** Dataset extract follows **

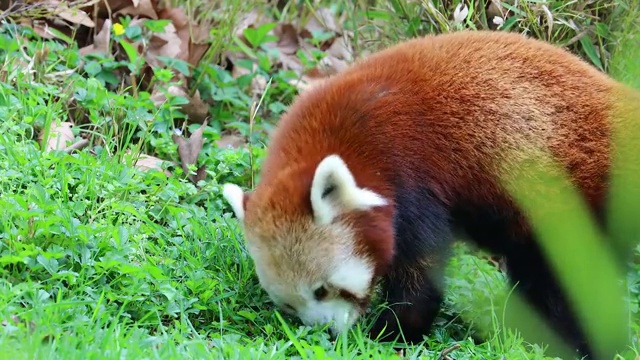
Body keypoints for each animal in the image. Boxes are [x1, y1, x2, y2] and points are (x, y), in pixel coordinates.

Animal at [221, 30, 640, 358]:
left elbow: (420, 273)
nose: (327, 332)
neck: (348, 146)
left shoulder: (412, 176)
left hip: (581, 190)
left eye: (323, 290)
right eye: (289, 305)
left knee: (575, 278)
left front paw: (392, 332)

** End of Dataset extract **

▶ [Task statement]
Copy each line from the data above that includes "left".

▶ [Your response]
left elbow: (420, 273)
left shoulder: (412, 176)
left hip: (581, 190)
left eye: (323, 290)
left knee: (575, 278)
left front paw: (392, 332)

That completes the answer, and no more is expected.